▸ **Your goal**: Output every one of the following lines verbatim, keeping their order and their original wording.
BEGIN Source records
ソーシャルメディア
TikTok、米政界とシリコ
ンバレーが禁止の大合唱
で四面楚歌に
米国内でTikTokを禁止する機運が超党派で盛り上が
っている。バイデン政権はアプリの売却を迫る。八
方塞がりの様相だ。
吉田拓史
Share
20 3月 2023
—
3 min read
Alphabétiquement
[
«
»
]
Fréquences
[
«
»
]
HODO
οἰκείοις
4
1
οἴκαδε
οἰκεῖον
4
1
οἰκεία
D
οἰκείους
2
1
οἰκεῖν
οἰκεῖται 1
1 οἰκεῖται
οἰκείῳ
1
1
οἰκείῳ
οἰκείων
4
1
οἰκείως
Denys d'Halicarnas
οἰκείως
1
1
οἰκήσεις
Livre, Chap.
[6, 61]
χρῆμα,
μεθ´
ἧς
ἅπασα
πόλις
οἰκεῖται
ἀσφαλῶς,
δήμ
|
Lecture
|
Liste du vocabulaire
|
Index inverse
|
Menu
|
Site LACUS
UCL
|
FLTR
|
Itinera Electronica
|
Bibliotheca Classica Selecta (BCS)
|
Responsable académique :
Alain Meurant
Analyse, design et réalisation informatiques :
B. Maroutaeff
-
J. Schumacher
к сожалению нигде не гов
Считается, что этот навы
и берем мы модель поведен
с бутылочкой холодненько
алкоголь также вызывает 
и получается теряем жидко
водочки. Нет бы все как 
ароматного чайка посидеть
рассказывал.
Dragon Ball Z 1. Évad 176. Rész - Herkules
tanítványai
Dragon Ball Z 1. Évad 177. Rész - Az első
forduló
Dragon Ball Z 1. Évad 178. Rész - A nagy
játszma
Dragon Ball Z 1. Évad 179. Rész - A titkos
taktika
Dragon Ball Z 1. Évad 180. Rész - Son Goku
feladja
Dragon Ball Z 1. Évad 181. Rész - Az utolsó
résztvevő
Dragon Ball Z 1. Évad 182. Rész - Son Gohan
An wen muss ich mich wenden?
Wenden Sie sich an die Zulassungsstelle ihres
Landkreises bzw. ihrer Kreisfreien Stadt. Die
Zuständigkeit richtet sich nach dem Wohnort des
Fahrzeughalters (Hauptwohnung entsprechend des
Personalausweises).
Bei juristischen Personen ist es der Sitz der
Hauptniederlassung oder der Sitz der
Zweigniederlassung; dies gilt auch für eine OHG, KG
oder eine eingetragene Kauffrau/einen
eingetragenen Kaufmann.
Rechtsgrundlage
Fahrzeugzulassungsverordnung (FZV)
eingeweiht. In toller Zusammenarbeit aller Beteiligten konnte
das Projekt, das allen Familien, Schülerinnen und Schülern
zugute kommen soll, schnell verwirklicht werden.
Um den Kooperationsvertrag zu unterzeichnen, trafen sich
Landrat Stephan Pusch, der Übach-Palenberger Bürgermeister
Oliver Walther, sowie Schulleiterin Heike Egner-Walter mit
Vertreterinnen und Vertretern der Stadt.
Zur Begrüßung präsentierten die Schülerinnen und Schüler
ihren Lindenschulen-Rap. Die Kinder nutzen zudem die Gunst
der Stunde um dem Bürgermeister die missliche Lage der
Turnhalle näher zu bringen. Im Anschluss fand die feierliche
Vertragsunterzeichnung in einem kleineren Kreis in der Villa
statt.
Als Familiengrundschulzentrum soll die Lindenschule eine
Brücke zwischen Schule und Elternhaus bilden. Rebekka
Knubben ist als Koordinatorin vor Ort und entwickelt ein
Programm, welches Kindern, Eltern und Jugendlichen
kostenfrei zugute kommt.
END Source records
▸ **Written solution**:
ソーシャルメディア
TikTok、米政界とシリコ
ンバレーが禁止の大合唱
で四面楚歌に
米国内でTikTokを禁止する機運が超党派で盛り上が
っている。バイデン政権はアプリの売却を迫る。八
方塞がりの様相だ。
吉田拓史
Share
20 3月 2023
—
3 min read
Alphabétiquement
[
«
»
]
Fréquences
[
«
»
]
HODO
οἰκείοις
4
1
οἴκαδε
οἰκεῖον
4
1
οἰκεία
D
οἰκείους
2
1
οἰκεῖν
οἰκεῖται 1
1 οἰκεῖται
οἰκείῳ
1
1
οἰκείῳ
οἰκείων
4
1
οἰκείως
Denys d'Halicarnas
οἰκείως
1
1
οἰκήσεις
Livre, Chap.
[6, 61]
χρῆμα,
μεθ´
ἧς
ἅπασα
πόλις
οἰκεῖται
ἀσφαλῶς,
δήμ
|
Lecture
|
Liste du vocabulaire
|
Index inverse
|
Menu
|
Site LACUS
UCL
|
FLTR
|
Itinera Electronica
|
Bibliotheca Classica Selecta (BCS)
|
Responsable académique :
Alain Meurant
Analyse, design et réalisation informatiques :
B. Maroutaeff
-
J. Schumacher
к сожалению нигде не гов
Считается, что этот навы
и берем мы модель поведен
с бутылочкой холодненько
алкоголь также вызывает 
и получается теряем жидко
водочки. Нет бы все как 
ароматного чайка посидеть
рассказывал.
Dragon Ball Z 1. Évad 176. Rész - Herkules
tanítványai
Dragon Ball Z 1. Évad 177. Rész - Az első
forduló
Dragon Ball Z 1. Évad 178. Rész - A nagy
játszma
Dragon Ball Z 1. Évad 179. Rész - A titkos
taktika
Dragon Ball Z 1. Évad 180. Rész - Son Goku
feladja
Dragon Ball Z 1. Évad 181. Rész - Az utolsó
résztvevő
Dragon Ball Z 1. Évad 182. Rész - Son Gohan
An wen muss ich mich wenden?
Wenden Sie sich an die Zulassungsstelle ihres
Landkreises bzw. ihrer Kreisfreien Stadt. Die
Zuständigkeit richtet sich nach dem Wohnort des
Fahrzeughalters (Hauptwohnung entsprechend des
Personalausweises).
Bei juristischen Personen ist es der Sitz der
Hauptniederlassung oder der Sitz der
Zweigniederlassung; dies gilt auch für eine OHG, KG
oder eine eingetragene Kauffrau/einen
eingetragenen Kaufmann.
Rechtsgrundlage
Fahrzeugzulassungsverordnung (FZV)
eingeweiht. In toller Zusammenarbeit aller Beteiligten konnte
das Projekt, das allen Familien, Schülerinnen und Schülern
zugute kommen soll, schnell verwirklicht werden.
Um den Kooperationsvertrag zu unterzeichnen, trafen sich
Landrat Stephan Pusch, der Übach-Palenberger Bürgermeister
Oliver Walther, sowie Schulleiterin Heike Egner-Walter mit
Vertreterinnen und Vertretern der Stadt.
Zur Begrüßung präsentierten die Schülerinnen und Schüler
ihren Lindenschulen-Rap. Die Kinder nutzen zudem die Gunst
der Stunde um dem Bürgermeister die missliche Lage der
Turnhalle näher zu bringen. Im Anschluss fand die feierliche
Vertragsunterzeichnung in einem kleineren Kreis in der Villa
statt.
Als Familiengrundschulzentrum soll die Lindenschule eine
Brücke zwischen Schule und Elternhaus bilden. Rebekka
Knubben ist als Koordinatorin vor Ort und entwickelt ein
Programm, welches Kindern, Eltern und Jugendlichen
kostenfrei zugute kommt.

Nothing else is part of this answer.